FROM THE FRONT PAGE
It was Verduyn-Cassels who cleared the property and renovated the cottage on it.
‘‘It was a sad state. Abused. Holes in the walls. The site was an ecological disaster.
‘‘I’ve since made huge progress. The value of this property is largely down to my time and effort.’’ VerduynCassels said.
He believed his investment would amount to more than $100,000 over two decades.
‘‘I’m trying to claim my equity to get a good deal and create the park.
‘‘They refuse to take into consideration of the contribution I have made to the value of this property,’’ he said.
‘‘We are at a stalemate situation . . . I’m devoted to my river conservation work for the benefit of everyone and all they are devoted to is their profit margins.’’ He had hoped to build the park so it would become an example of best practise for sustainable management for river conservation.
‘‘People think I’m being selfish but it needs to be done . . . It’s a totally unselfish thing. I want to help the community.

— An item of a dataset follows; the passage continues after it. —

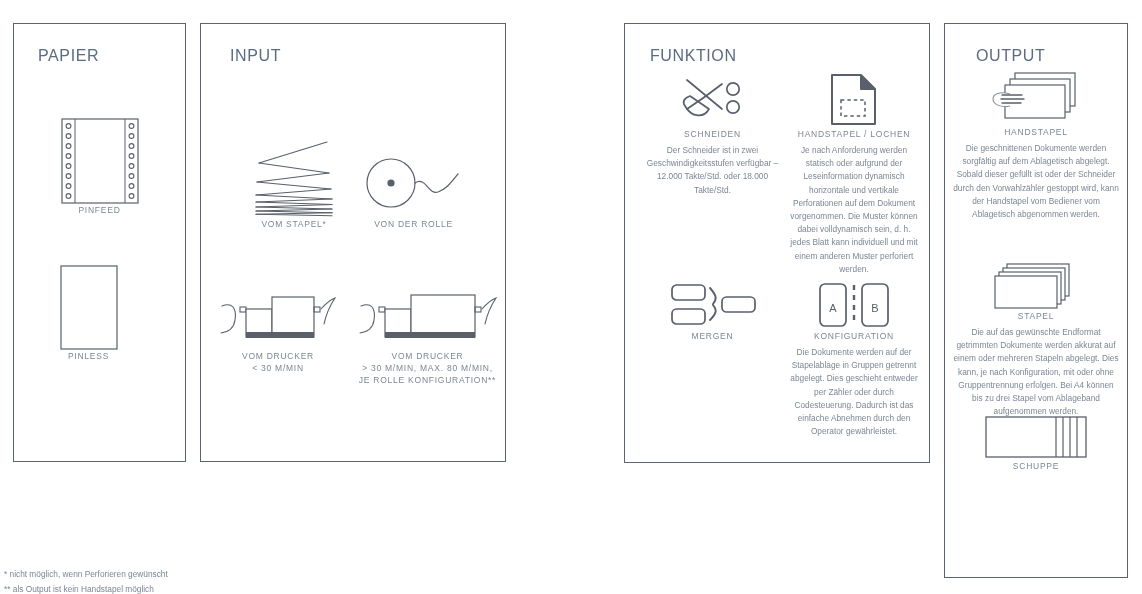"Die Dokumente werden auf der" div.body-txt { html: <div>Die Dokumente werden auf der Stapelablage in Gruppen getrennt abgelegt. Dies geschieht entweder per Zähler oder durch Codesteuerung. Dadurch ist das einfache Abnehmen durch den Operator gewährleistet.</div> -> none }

‘‘We are all connected to water. If we don’t care for it we are abusing our own lives, our future and future generations . . . Nature does not do bail-outs,’’ he said.
He had until last night to respond to the $300,000 offer and, as the Mirror went to print, was hoping to postpone the sale process by 60 days, to diffuse tension, allow time to form a charitable Red Bridge River Park Trust, raise funds, and hopefully settle with the assistance of mediation and has asked the Queenstown Lakes District Council to intervene in the best interests of the community.
The river park has gained support from Sir Alan Mark, who wrote an open letter urging the Contact Energy board to return some of their land to the community, members of the council, Wanaka Community Board and Forest & Bird.
Jones said the Conservation Department had not identified any of the blocks of land as having conservation values, but has done so for other parcels of land Contact were selling in the Upper Clutha, which the Department was in the process of purchasing.
The river park plan has included four lots of land at the Luggate Red Bridge.
However, ‘‘blocks 1 and 3 were preferentially offered for sale by Contact to current tenants and prior owners in the first instance and have subsequently been sold, meaning the River Park as proposed is no longer feasible,’’ Jones said.
Contact have decided to gift a 2.2 ha parcel of river side land and were deciding the most appropriate community organisation to gift it to.
Verduyn-Cassels said he still believed the park was viable by using the property he wants to buy, the parcel Contact were willing to donate, and the very large marginal strip. He said the trust would offer to assist the adjoining land-owners to control serious invasive species and that all the key elements of the proposal would proceed including; native restoration, loop track, picnic area, longfin eel habitat, community participation, education partnerships, and freshwater research. The trust would maintain the park in perpetuity for the community.